Strong domestic demand will help Russia sustain robust economic growth in 2003, but high oil-driven capital inflows are likely to fan inflation more than officials had hoped, the OECD said Thursday.

"Investment, mainly in oil and utilities, has recently picked up, and private consumption will continue to be strong due to a further rise in disposable income," the Organization for Economic Cooperation and Development said.

According to the OECD's twice-yearly economic forecast, gross domestic product is expected to grow 5 percent this year after 4.3 percent in 2002.

The OECD appeared to be more upbeat on Russian economic growth this year than the International Monetary Fund and the European Bank for Reconstruction and Development, which have forecast a 4 and 4.5 percent rise for 2003, respectively.
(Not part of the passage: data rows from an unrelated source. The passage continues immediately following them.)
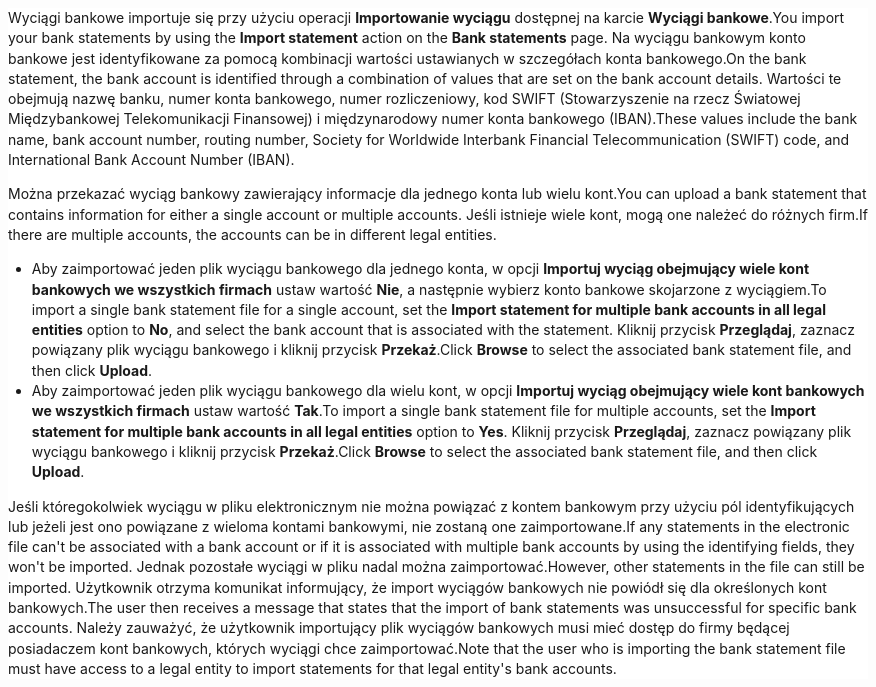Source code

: <span data-ttu-id="a7b2a-108">Wyciągi bankowe importuje się przy użyciu operacji **Importowanie wyciągu** dostępnej na karcie **Wyciągi bankowe**.</span><span class="sxs-lookup"><span data-stu-id="a7b2a-108">You import your bank statements by using the **Import statement** action on the **Bank statements** page.</span></span> <span data-ttu-id="a7b2a-109">Na wyciągu bankowym konto bankowe jest identyfikowane za pomocą kombinacji wartości ustawianych w szczegółach konta bankowego.</span><span class="sxs-lookup"><span data-stu-id="a7b2a-109">On the bank statement, the bank account is identified through a combination of values that are set on the bank account details.</span></span> <span data-ttu-id="a7b2a-110">Wartości te obejmują nazwę banku, numer konta bankowego, numer rozliczeniowy, kod SWIFT (Stowarzyszenie na rzecz Światowej Międzybankowej Telekomunikacji Finansowej) i międzynarodowy numer konta bankowego (IBAN).</span><span class="sxs-lookup"><span data-stu-id="a7b2a-110">These values include the bank name, bank account number, routing number, Society for Worldwide Interbank Financial Telecommunication (SWIFT) code, and International Bank Account Number (IBAN).</span></span> 

<span data-ttu-id="a7b2a-111">Można przekazać wyciąg bankowy zawierający informacje dla jednego konta lub wielu kont.</span><span class="sxs-lookup"><span data-stu-id="a7b2a-111">You can upload a bank statement that contains information for either a single account or multiple accounts.</span></span> <span data-ttu-id="a7b2a-112">Jeśli istnieje wiele kont, mogą one należeć do różnych firm.</span><span class="sxs-lookup"><span data-stu-id="a7b2a-112">If there are multiple accounts, the accounts can be in different legal entities.</span></span>

-   <span data-ttu-id="a7b2a-113">Aby zaimportować jeden plik wyciągu bankowego dla jednego konta, w opcji **Importuj wyciąg obejmujący wiele kont bankowych we wszystkich firmach** ustaw wartość **Nie**, a następnie wybierz konto bankowe skojarzone z wyciągiem.</span><span class="sxs-lookup"><span data-stu-id="a7b2a-113">To import a single bank statement file for a single account, set the **Import statement for multiple bank accounts in all legal entities** option to **No**, and select the bank account that is associated with the statement.</span></span> <span data-ttu-id="a7b2a-114">Kliknij przycisk **Przeglądaj**, zaznacz powiązany plik wyciągu bankowego i kliknij przycisk **Przekaż**.</span><span class="sxs-lookup"><span data-stu-id="a7b2a-114">Click **Browse** to select the associated bank statement file, and then click **Upload**.</span></span>
-   <span data-ttu-id="a7b2a-115">Aby zaimportować jeden plik wyciągu bankowego dla wielu kont, w opcji **Importuj wyciąg obejmujący wiele kont bankowych we wszystkich firmach** ustaw wartość **Tak**.</span><span class="sxs-lookup"><span data-stu-id="a7b2a-115">To import a single bank statement file for multiple accounts, set the **Import statement for multiple bank accounts in all legal entities** option to **Yes**.</span></span> <span data-ttu-id="a7b2a-116">Kliknij przycisk **Przeglądaj**, zaznacz powiązany plik wyciągu bankowego i kliknij przycisk **Przekaż**.</span><span class="sxs-lookup"><span data-stu-id="a7b2a-116">Click **Browse** to select the associated bank statement file, and then click **Upload**.</span></span>

<span data-ttu-id="a7b2a-117">Jeśli któregokolwiek wyciągu w pliku elektronicznym nie można powiązać z kontem bankowym przy użyciu pól identyfikujących lub jeżeli jest ono powiązane z wieloma kontami bankowymi, nie zostaną one zaimportowane.</span><span class="sxs-lookup"><span data-stu-id="a7b2a-117">If any statements in the electronic file can't be associated with a bank account or if it is associated with multiple bank accounts by using the identifying fields, they won't be imported.</span></span> <span data-ttu-id="a7b2a-118">Jednak pozostałe wyciągi w pliku nadal można zaimportować.</span><span class="sxs-lookup"><span data-stu-id="a7b2a-118">However, other statements in the file can still be imported.</span></span> <span data-ttu-id="a7b2a-119">Użytkownik otrzyma komunikat informujący, że import wyciągów bankowych nie powiódł się dla określonych kont bankowych.</span><span class="sxs-lookup"><span data-stu-id="a7b2a-119">The user then receives a message that states that the import of bank statements was unsuccessful for specific bank accounts.</span></span> <span data-ttu-id="a7b2a-120">Należy zauważyć, że użytkownik importujący plik wyciągów bankowych musi mieć dostęp do firmy będącej posiadaczem kont bankowych, których wyciągi chce zaimportować.</span><span class="sxs-lookup"><span data-stu-id="a7b2a-120">Note that the user who is importing the bank statement file must have access to a legal entity to import statements for that legal entity's bank accounts.</span></span>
The OECD noted that inflation declined gradually to 15.1 percent in 2002, supported by the real appreciation of the ruble against the dollar and was likely to ease to 14 percent this year, but officials had sought a steeper decline.

"Given underlying inflationary pressures and high oil-driven capital inflows, achieving the 2003 inflation target of 10 to 12 percent without damaging the competitiveness of the Russian economy will be challenging," it said.

High global crude and commodities prices as well as rising investment have flooded Russia with oil dollars, boosting the value of the ruble, whose strength is increasingly blamed for hurting the competitiveness of local producers.

The Central Bank has tried to absorb extra oil dollars into its own reserves, but it has to print more rubles, further adding to inflationary pressure.

The OECD said that further expansion in oil production and planned investments in utilities were likely to help Russia sustain growth beyond 2003, but warned it that the unbalanced nature of the economy might pose a medium -to long-term threat.

"Growth in the oil sector and a further shift away from more complex and less competitive manufactured goods into commodities and basic manufacturers should contribute to increase overall productivity levels," it said.

"These developments may, however, increase the vulnerability of the Russian economy to external shocks, while rising wages and real exchange rate appreciation risk undermining growth in other industrial sectors."

To offset these risks, Russia has to accelerate structural reforms, particularly in taxation and banking, to reallocate resources to more dynamic sectors, the report added.